Abstract: The purpose of this study is to  analyze the so-called backoff technique of the IEEE~802.11 protocol  with buffers. This protocol rules the transmissions on a radio channel between nodes (or stations) of a network exchanging packets of information. In contrast to existing models, packets arriving  at a station which in the backoff state are not discarded, but are stored in a buffer of infinite capacity.  The backoff state corresponds to the number of time-intervals (mini-slot) that a node must wait before its packet is actually transmitted. As in previous studies, the key point of our analysis hinges on the assumption that the time on the  radio channel is viewed as a random succession of transmission slots (whose duration corresponds to a packet transmission time) and  mini-slots, which stand for the time intervals during which the backoff of the station is decremented. During these mini-slots the channel is idle, which implies that there is no packet transmission.
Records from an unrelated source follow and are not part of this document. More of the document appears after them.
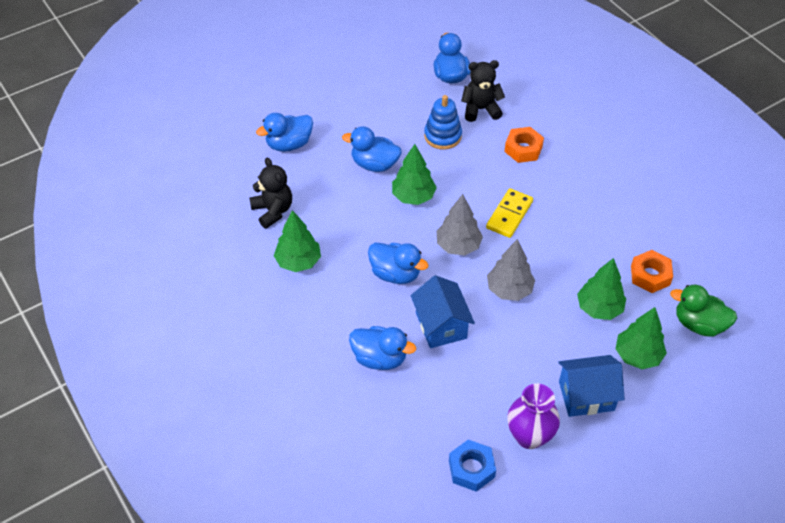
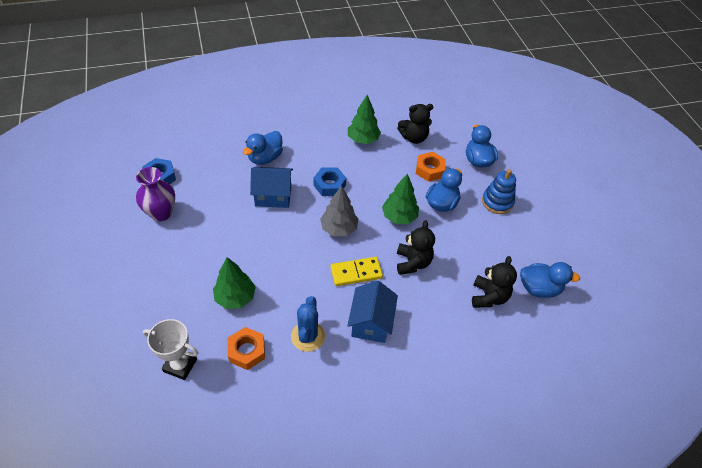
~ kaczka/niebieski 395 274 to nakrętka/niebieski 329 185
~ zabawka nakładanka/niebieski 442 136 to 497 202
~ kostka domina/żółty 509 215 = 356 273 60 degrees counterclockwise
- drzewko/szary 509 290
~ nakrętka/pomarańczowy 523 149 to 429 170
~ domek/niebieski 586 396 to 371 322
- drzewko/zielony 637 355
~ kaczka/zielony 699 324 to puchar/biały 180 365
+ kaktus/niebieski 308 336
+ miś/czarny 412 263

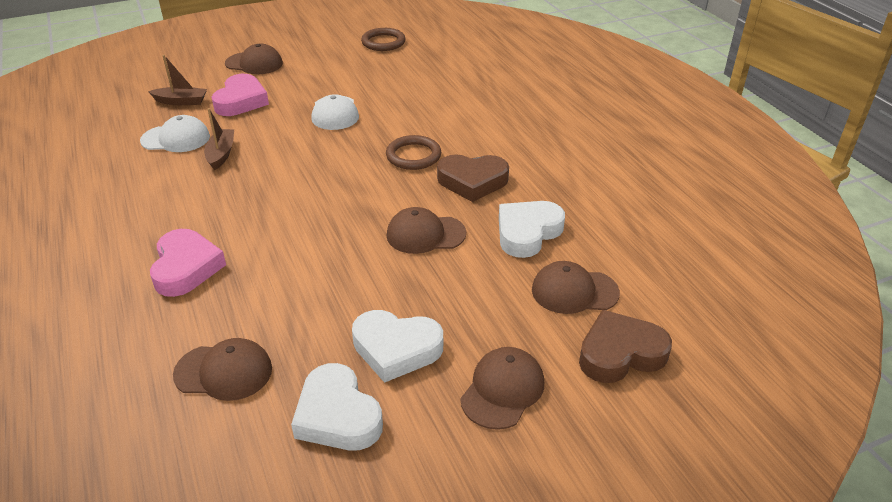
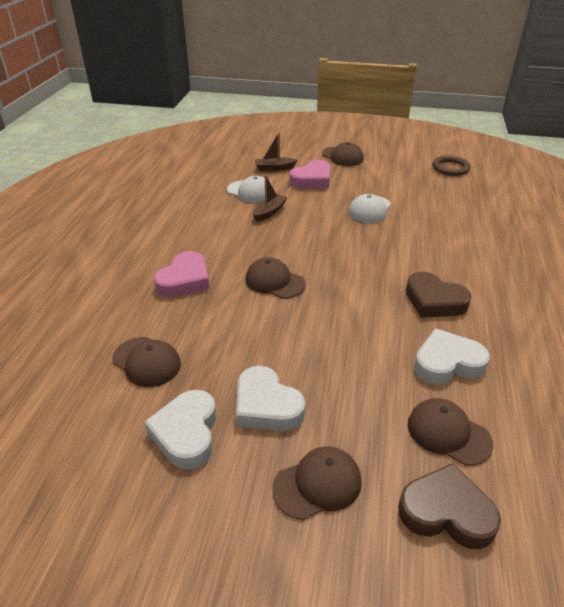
~ łódka/brązowy 181 101 = 274 168 135 degrees clockwise
- pierścień/brązowy 413 156
~ czapka/brązowy 425 234 to 274 281

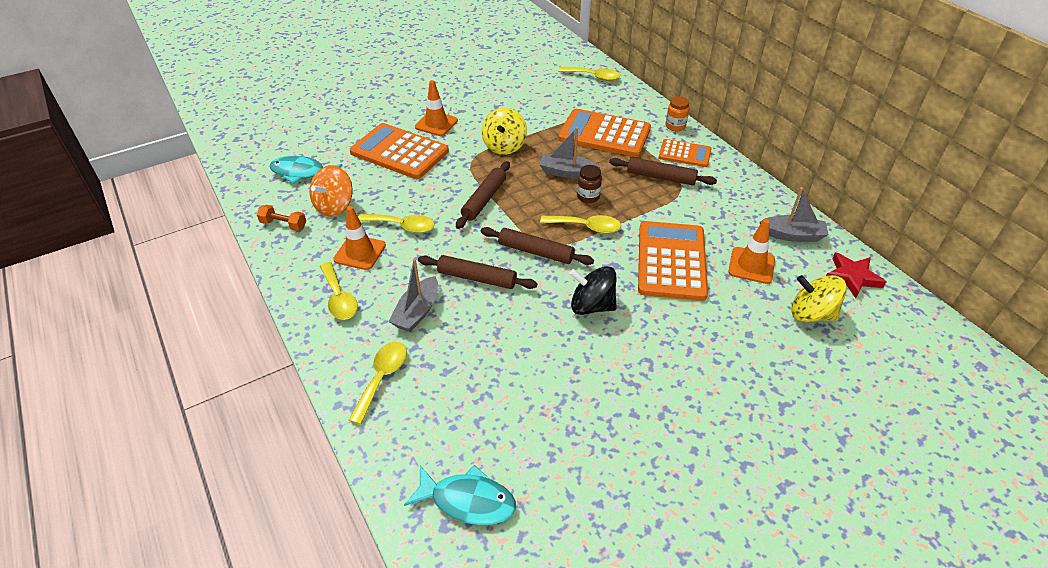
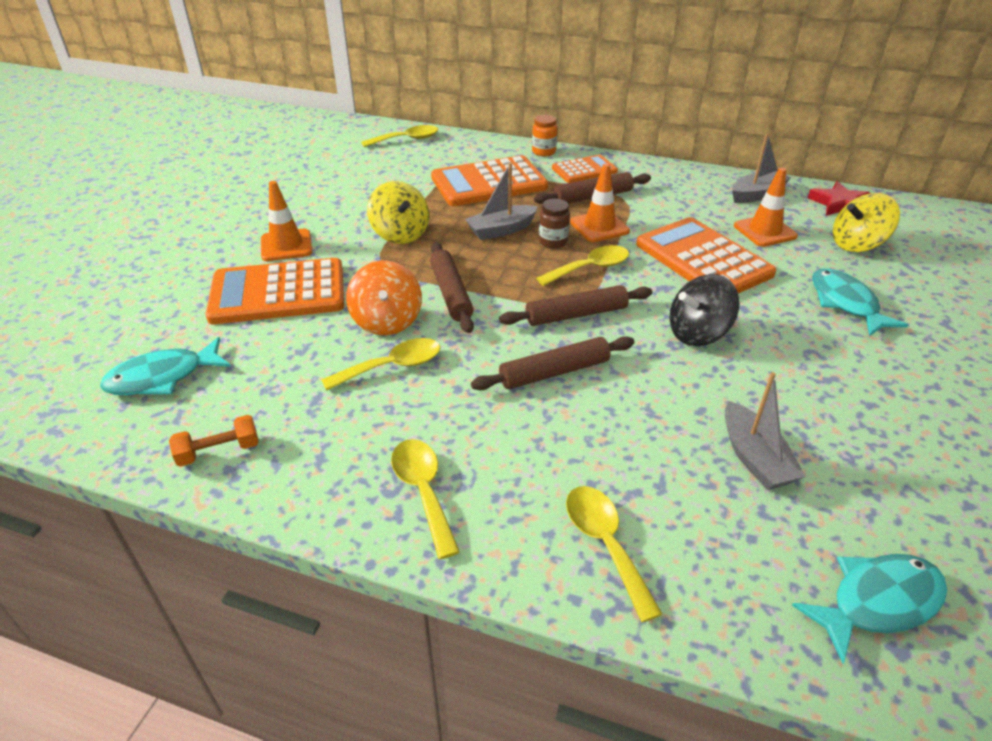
~ bączek/pomarańczowy 334 206 to 387 321
~ łyżka/żółty 339 298 = 423 491 135 degrees counterclockwise
~ pachołek/pomarańczowy 360 252 to 599 227
~ łódka/szary 417 312 to 754 458
+ ryba/turkusowy 845 303

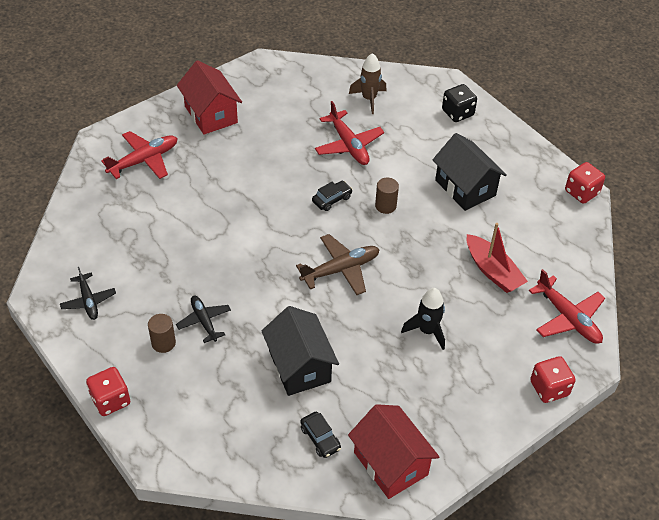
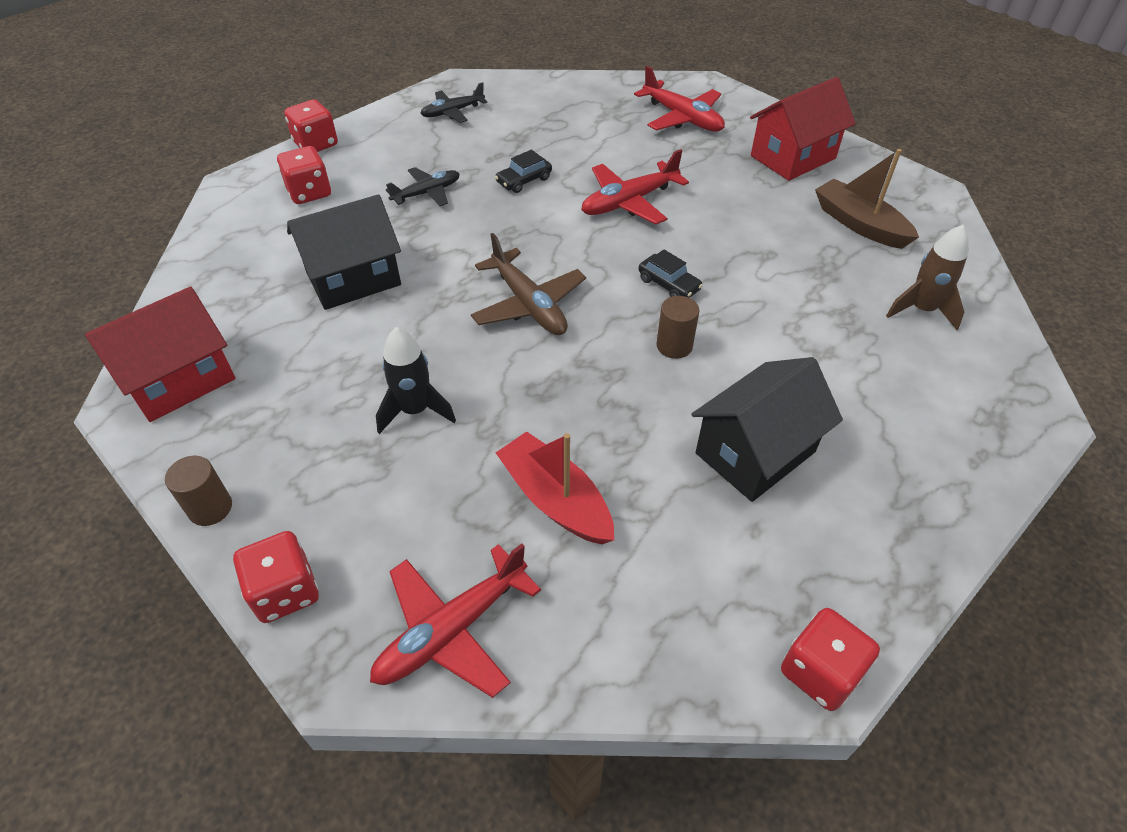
~ walec/brązowy 163 343 to 210 508
~ samochód/czarny 320 438 to 524 180
~ samolot/czerwony 348 145 to 629 202
- kostka do gry/czarny 457 113
~ łódka/czerwony 493 271 = 555 499 90 degrees clockwise
+ kostka do gry/czerwony 309 192
+ łódka/brązowy 859 224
These events occur independently with given probabilities, and the external arrivals of messages follow a Poisson process. The state of a node is represented by a three-dimensional Markov chain in discrete-time, formed by the triple (backoff counter, number of packets at the station, number of transmission attempts). Stability (ergodicity) conditions are obtained for an arbitrary station and interpreted in terms of maximum throughput. Several approximations related to these models are also discussed. 

Biography: Paul Mühlethaler (Member, IEEE) was born in February, in 1961. He received the degree from the École Polytechnique, Palaiseau, France, in 1984, and the Ph.D. and Habilitation degrees from Paris Dauphine University, Paris, France, in 1989 and 1998, respectively. He has been a Researcher with the Institut National de Recherche en Informatique et en Automatique (INRIA), Paris, since 1988, and is currently the Research Director with INRIA, where he is leading the EVA Team. His research interests include protocols for networks with a specialty in wireless networks, vehicular networks, and the IoT. He had also a few, often referenced, results on scheduling issues. In wireless networks, he has actively worked at ETSI and IETF for the HiPERLAN and OLSR standards. He is also following the European standardization for vehicular networks. He is also particularly interested in understanding the achievable performance of multihop ad hoc networks and in tracking all the possible optimization ways of such networks. He was among the First contributors for the OLSR protocol, in 1997. He was a recipient of the price “Science et Defense” for his work on mobile ad hoc networks, in 2004.